According to Jim Wasson, “It was a passion for great taste and smoothness that gave birth to this one-of-a kind rum. That same passion was evident in a popular Panamanian 1940′s entertainer. She was a breathtaking redheaded woman – both a singer and nightclub owner – “Zonians” called “Panama Red.” Besides her beauty, Red was well-known for the fine rum she served, which drew international celebrities such as Hemingway and John Wayne to her establishment.”

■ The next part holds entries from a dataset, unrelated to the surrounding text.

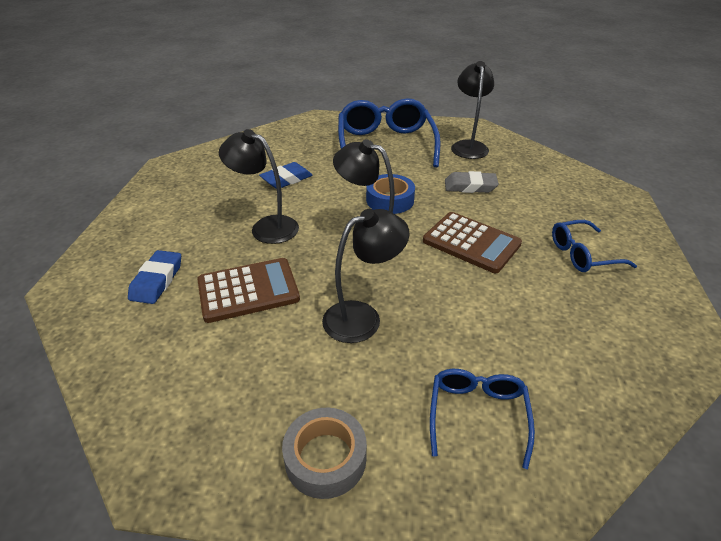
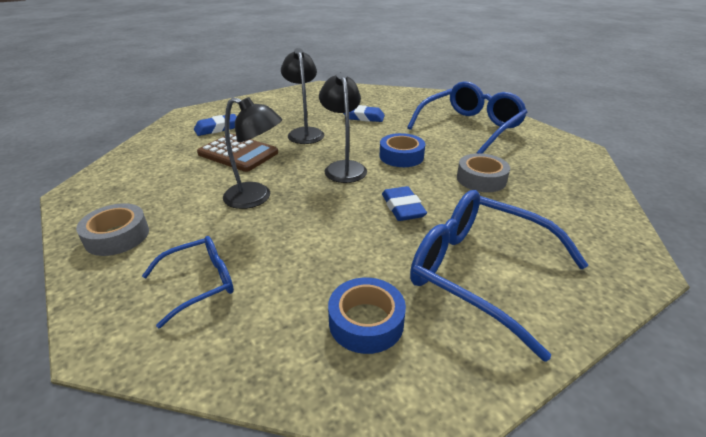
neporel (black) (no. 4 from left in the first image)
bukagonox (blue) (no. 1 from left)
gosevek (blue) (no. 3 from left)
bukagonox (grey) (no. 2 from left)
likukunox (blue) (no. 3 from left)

Talking with Jim I learned some stuff about rum, things that I would never have guests. For example, one would think that a rum labeled 7 year-old or 25 year-old was just that, 7 years old or 25 years old. But ironically the way the system works in the US is just the opposite of what you would think. If a blend of rum has a few drops of 25 year-old rum it can be labeled ” 25 year-old” even although the bulk of the rum hasn’t aged at all. Jim’s Panamonte label states that every drop of Panamonte rum is 25 years-old. Big difference!
No scorpions today. The wind is calm. The Internet is on, as are the lights, and we have water. Life is good, sometimes different that it was back in California, but good. And after all wanting “different” is why we came to Panama in the first place.